Example: "Properties": { "IsExpanded": "True" }
So via the "Properties" key you can access every RoyalDocument model property in existence but there's no magic parsing for any of them like for natively supported RoyalJSON properties. Here's an example rJSON that creates two RDP connections, each of them having drive redirection enabled. The first one redirects the home directory while the second one redirects a custom path ("/Applications" in the sample):
{ "Objects": [ { "Type": "RemoteDesktopConnection", "Name": "Redirect home dir", "ComputerName": "TODO", "Properties": { "RedirectDrives": "True", "Drives": "{HomeDirectory}" } }, { "Type": "RemoteDesktopConnection", "Name": "Redirect custom dir", "ComputerName": "TODO", "Properties": { "RedirectDrives": "True", "Drives": "/Applications" } } ] }
Hope that helps you get your dynamic folders set up as you want them!
Cheers and merry christmas,
felix
Hi Felix
I've now got CredentialName and the Drive Redirection stuff working, which is great! I'm super impressed by Royal TSX! You really seem to have thought of everything.
I wasn't able to get CredentialID to work, and I've attached a minimal example reproducing the problem. Perhaps I'm doing it wrong?
In any case, using CredentialName is probably more convenient anyway.
Thanks again and Merry Christmas!
Hi Matthew,
you're absolutely right, that's a bug.
I've already fixed this internally and the fix will roll out to users in the next update.
Sorry about that!
cheers,
felix
On a similar topic to this, is there a way to reference another object directly from and object?
E.g.

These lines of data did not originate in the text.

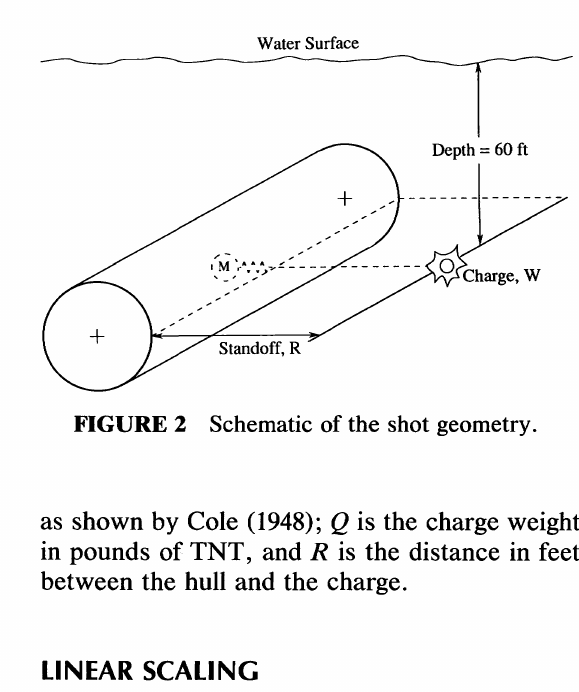
FIGURE 2 Schematic of the shot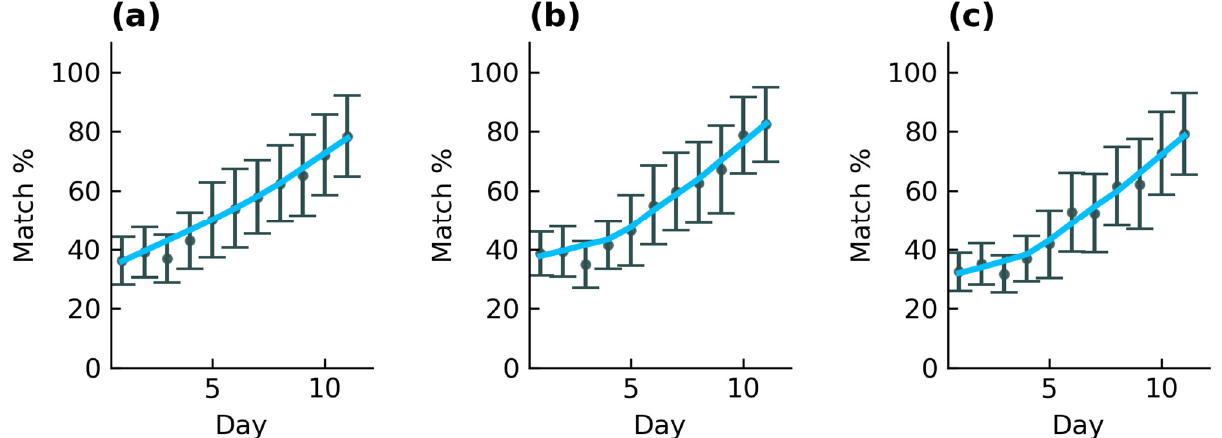
Figure 8. As in Figure 7, during nighttime.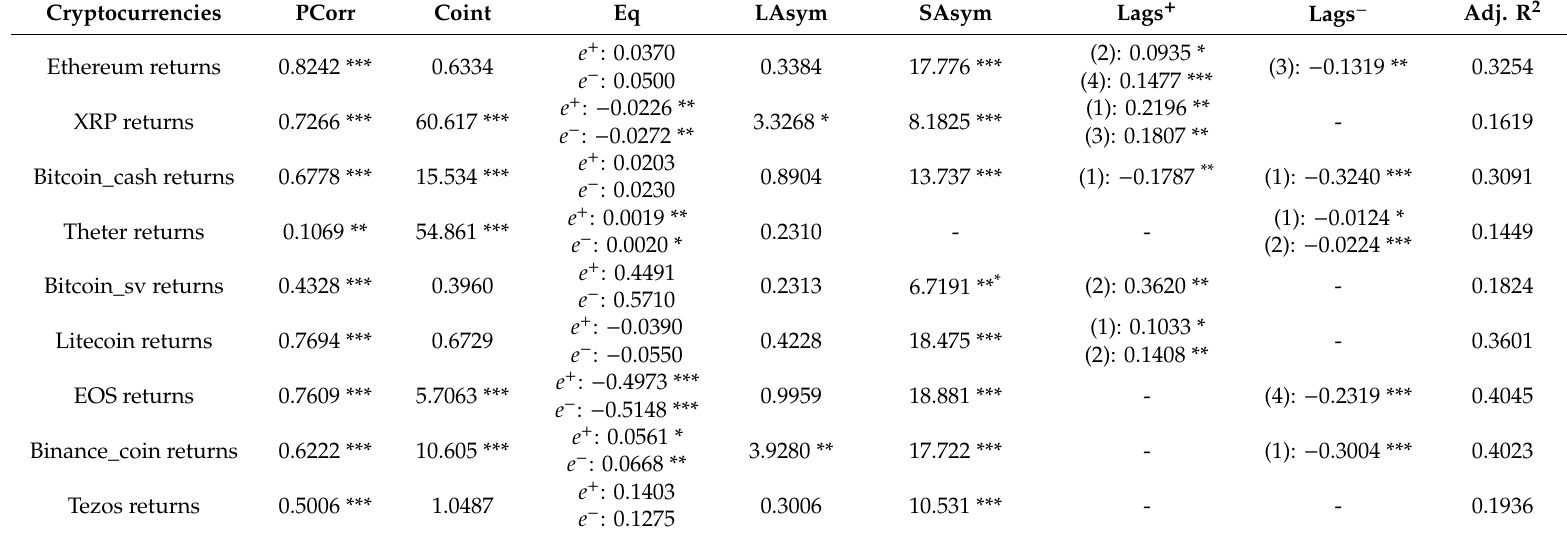
Table 3. Regression results of nonlinear ARDL models: asymmetry and cointegration tests between Bitcoin returns and the rest of relevant cryptocurrencies’ returns: daily frequency.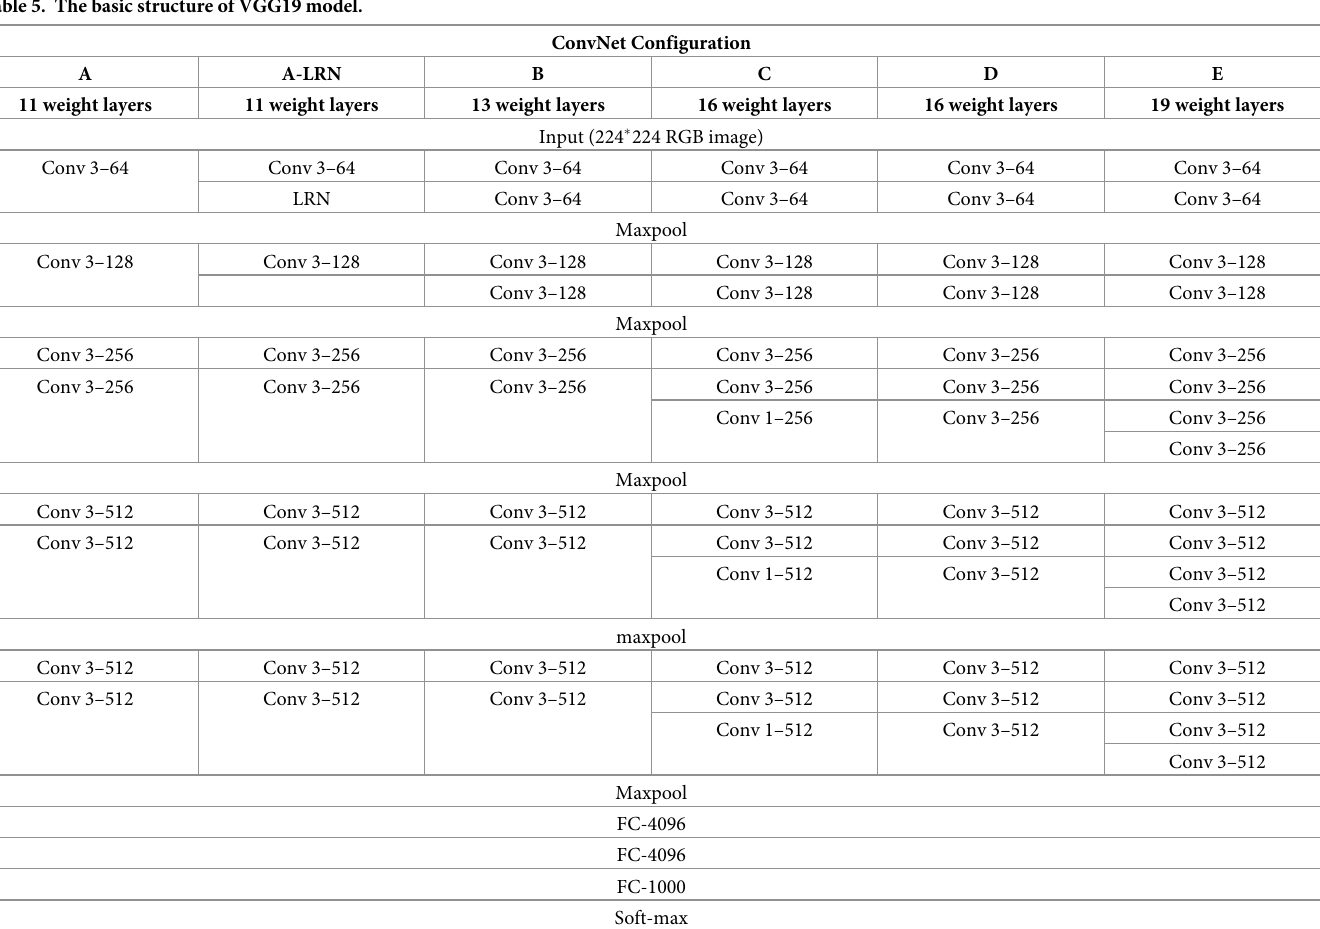
Table 5. The basic structure of VGG19 model.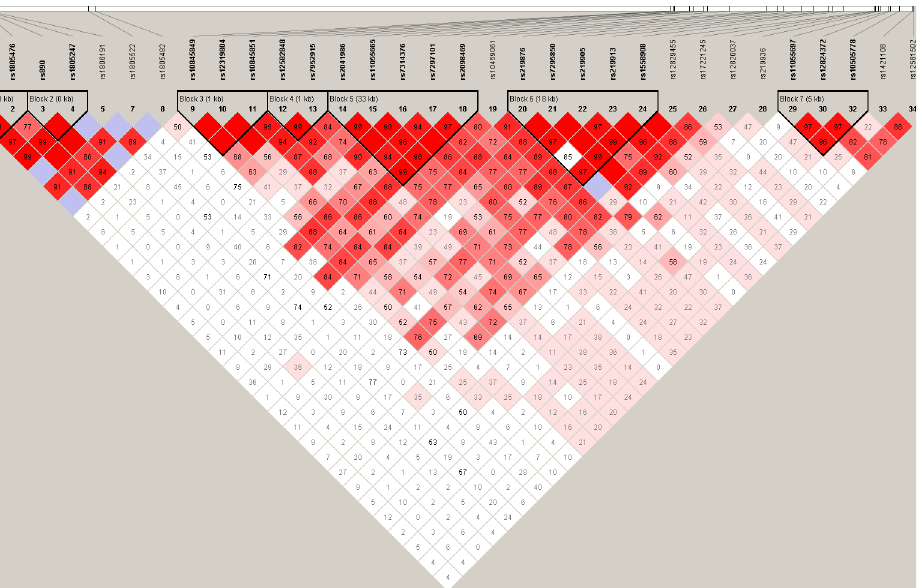
Fig 1. Haplotype block structure of the GRIN2B gene in both SZ patients and health controls. Thirty-four SNPs formed seven LD blocks. The index association SNP is represented by a diamond. The color of the remaining SNPs (circles) indicates LD with the index SNP based on pairwise r 2 values from our data.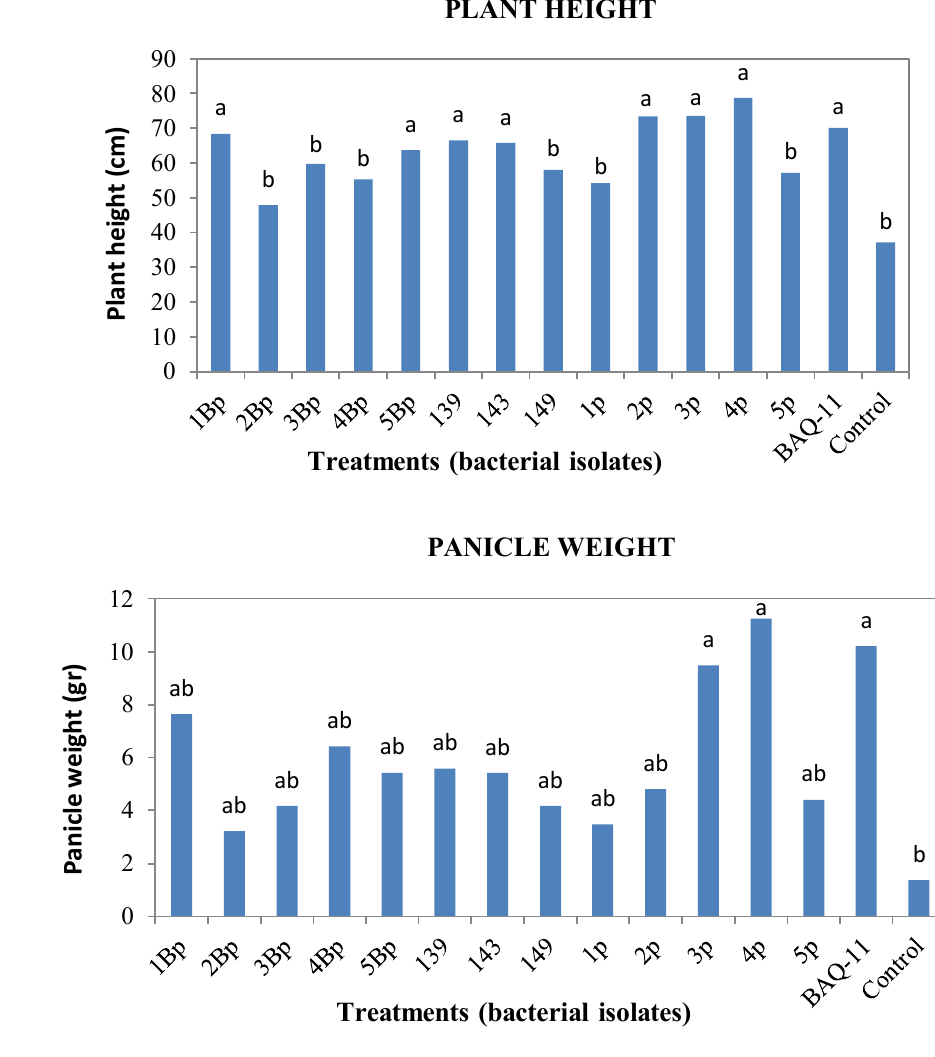
Figure 1. The results of ( a ) plant height and ( b ) panicle weight of eight-week-old quinoa plants treated with bacterial suspensions (10 8 cfu/mL) of different bacterial isolates are shown; control plants represent un-inoculated plants. Height and weight are measured in centimeters and grams, respectively; bacterial isolate identity: 1Bp, 2Bp, 3Bp, 4Bp and 5Bp ( B. pumilus ); 139, 143 and 149 ( B. simplex ); 1p, 2p, 3p, 4p and 5p ( Paenibacillus sp . ); BAQ-11 ( B. subtilis )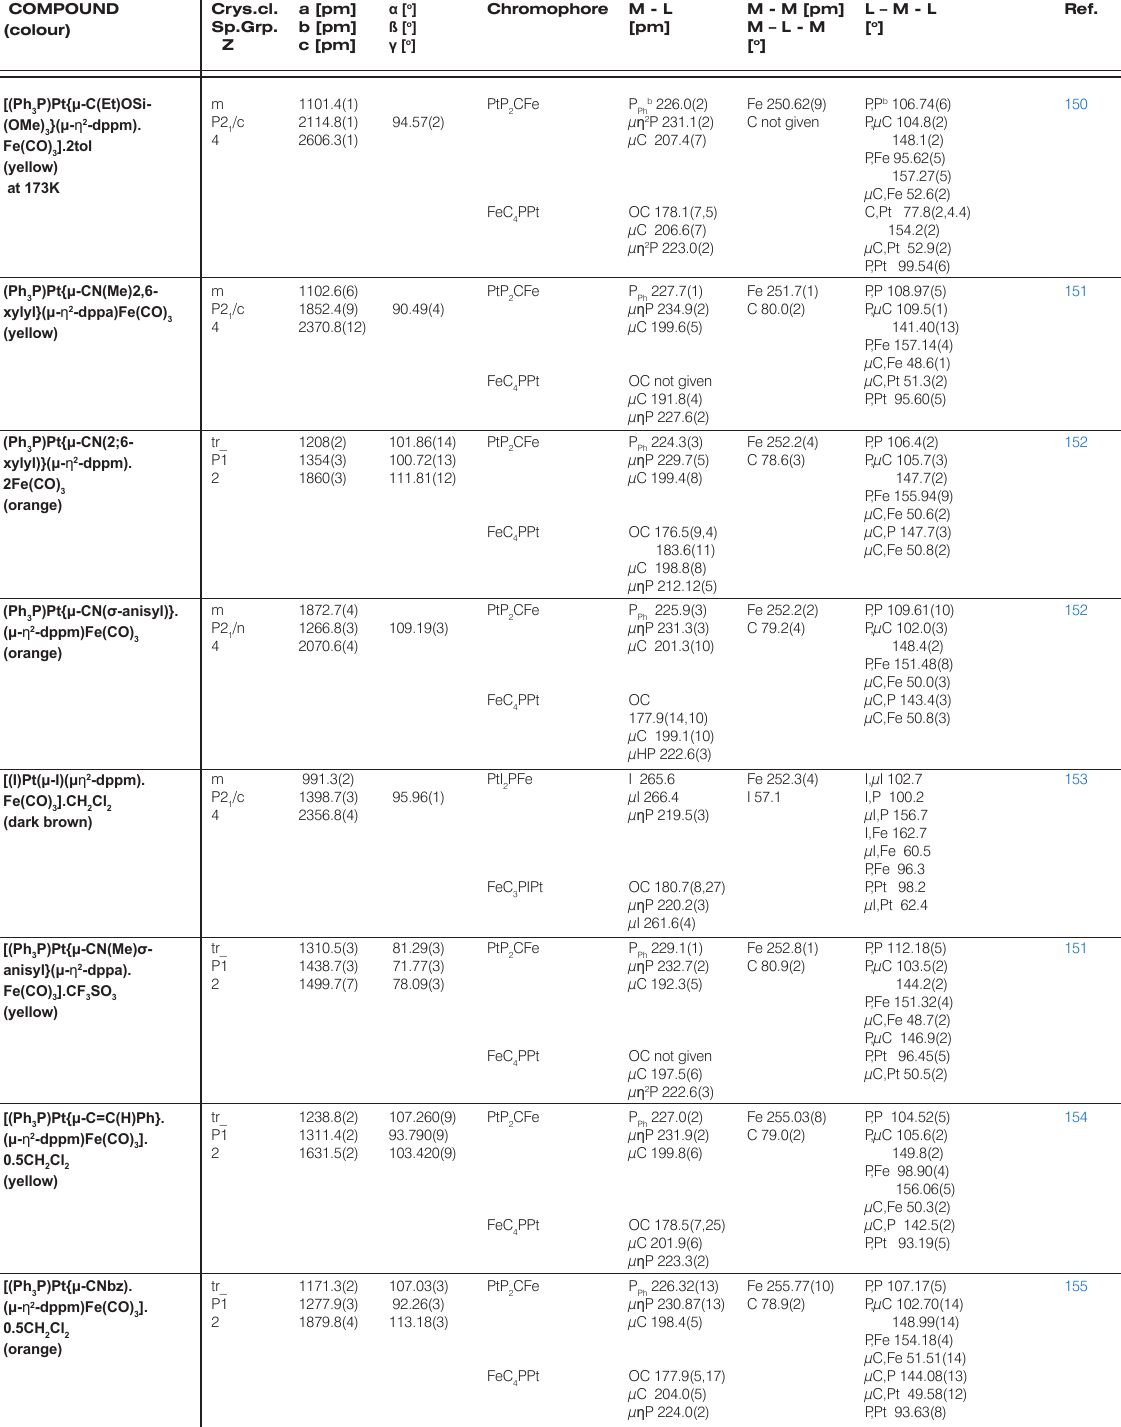
Table 5. Heterobinuclear Platinum Compounds with Pt-M Bond (M = Fe or Ru) a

A WebPage entry, and an SSH entry for the same device. But instead of filling in the details for each entry, setup one (WebPage) with description, Notes, etc. and reference them in any other entry of the same device (SSH).
I.e. $WebPageReference.Description$
I know you can inherit from the parent folder, but having a separate folder for each device is cumbersome.
Matthew Horoschun
It appears as though that in a Dynamic Folder Script, you can only refer to Credential objects which are defined within the generated JSON?
I have my Credentials manually defined outside of the dynamic folders, and I would like to reference them. I've tried setting CredentialID to the name of the credential and also the GUID of the credential (taken from viewing the source of the RTSZ file) but neither work.
Also, there are some Windows Server properties which would be nice to set, but don't seem to be possible in RoyalJSON at the moment. For example RedirectDrives etc.
(Nevertheless, this Dynamic Folder Script approach is a fantastic solution!)